From a medical student: There is a different problem coming up with the production of more physicians. There are more new medical schools opening and existing medical schools are increasing class sizes…but the number of residencies has barely moved in decades. Residencies are funded through Medicare and the number of them is determined by appropriation bills in congress. There are some privately-funded residencies being created, but a lot of those are hideously low quality and being used as a source of indentured servitude by for-profit health groups like HCA. (They won’t even hire their own graduates from their emergency medicine residencies because the quality of the training is so poor.)
And if you don’t complete a residency, you can’t practice independently. You have to have a board certification from an accredited residency to be able to practice medicine, and the only alternatives are working under supervision like a PA/NP…or working for the insurance companies. And you still have a mortgage’s worth of student loans to pay off.
A lot of the doctors working for the insurance companies are ones that couldn’t get into residencies or ones that have not kept up with continuing medical education and likely do not have active board certification anymore.
Agree, these are serious problems. I did consider going in to medicine, but realized that after taking on, like you say, a mortgage payment in student loan debt and spending years making little to no money in school, residencies, and internships, that the “doctors” salary was not that high after all. Rather you’ll spend your first several years playing catch up and paying off debt. Not to mention the hours…
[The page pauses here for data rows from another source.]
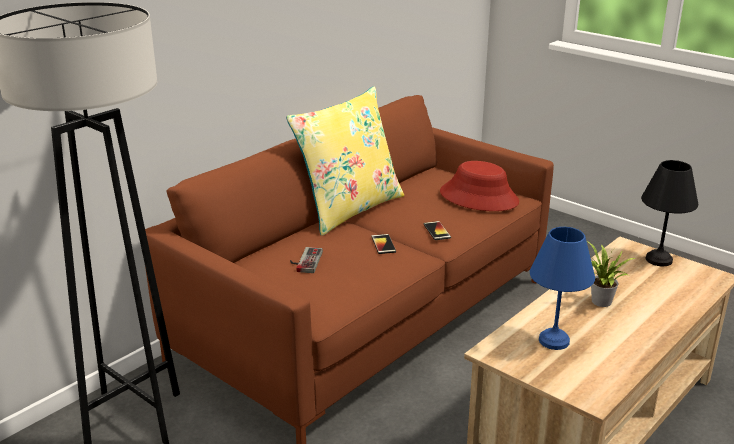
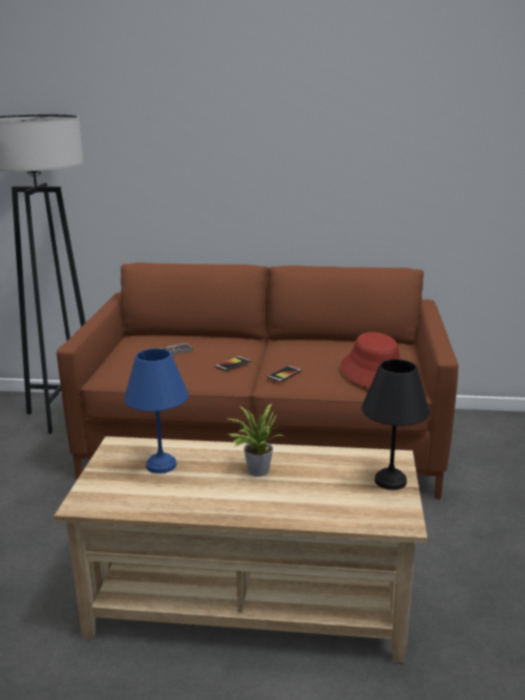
camera: 55 degrees right, 5 degrees down
(349, 209) = (273, 339): yellow pillow -> none

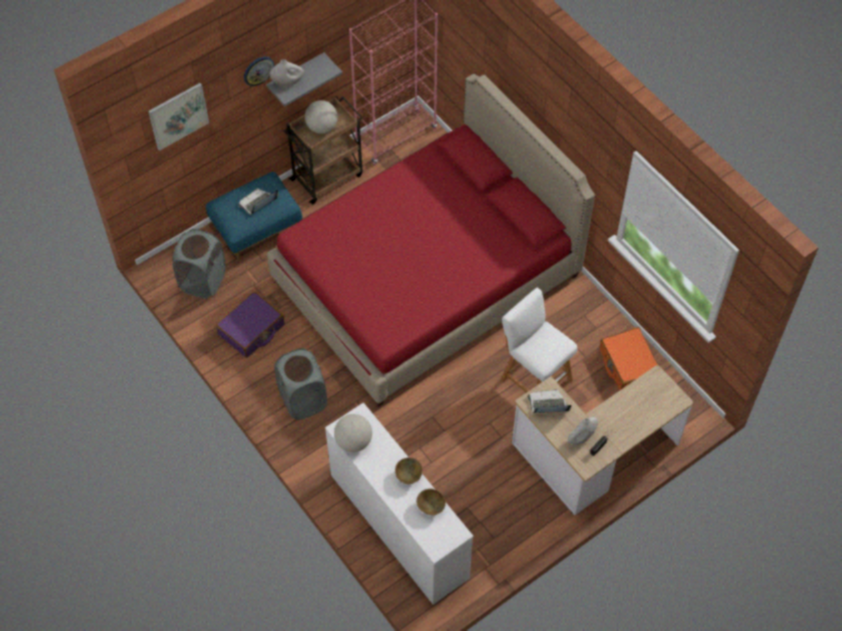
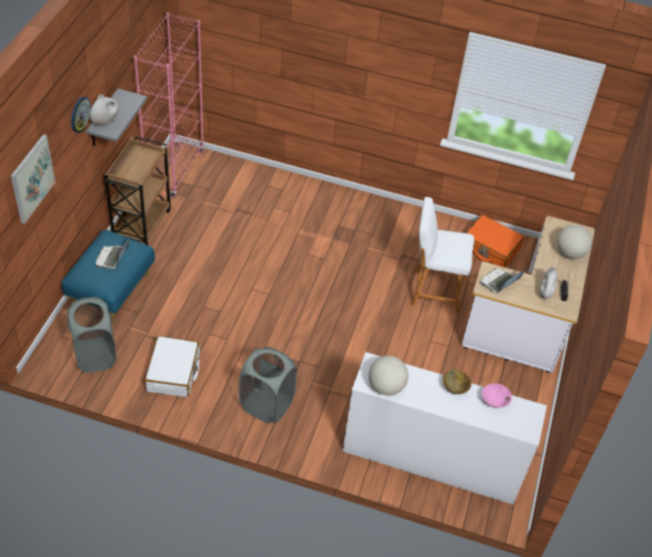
camera: 40 degrees left, 10 degrees down
(251, 330) = (173, 372): purple suitcase -> white suitcase
(322, 127) = (136, 166): globe -> globe (570, 253)
(426, 278) = (288, 261): red bed -> none
(430, 506) = (494, 402): brown bowl -> pink bowl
The Biden SAVE plan actually made a massive change that makes it a lot more viable, especially if you do the PSLF program. It’s set up so that if you’re on an income-driven repayment plan, any interest not covered by your payment does not capitalize. So you might not make any progress on the principal of the loan while you’re in residency, but it won’t spiral out of control and the reduced payments count towards the 120 PSLF payments. I’m planning on doing a 3 year residency at minimum, maybe more, and probably a fellowship as well, so I’ll have 5 years of reduced payments, and then I’ll be working in non-profit community/county hospitals after that so I’ll be able to use PSLF. Running the numbers, I think the government will be eating about $275k-$300k of my loans.
My father-in-law always grunts “socialism something something” whenever I mention supporting a universal healthcare system. Of course, he does that while being on Medicare.
The part I find most puzzling is we just elected a guy who wants to repeal Obamacare along with a lot of other corporate regulations…… this country amazes me
A lot of those voters are on Medicare. They aren’t clued into the fact that Trump and a lot of his (real) base would love to completely gut Medicare and Social Security.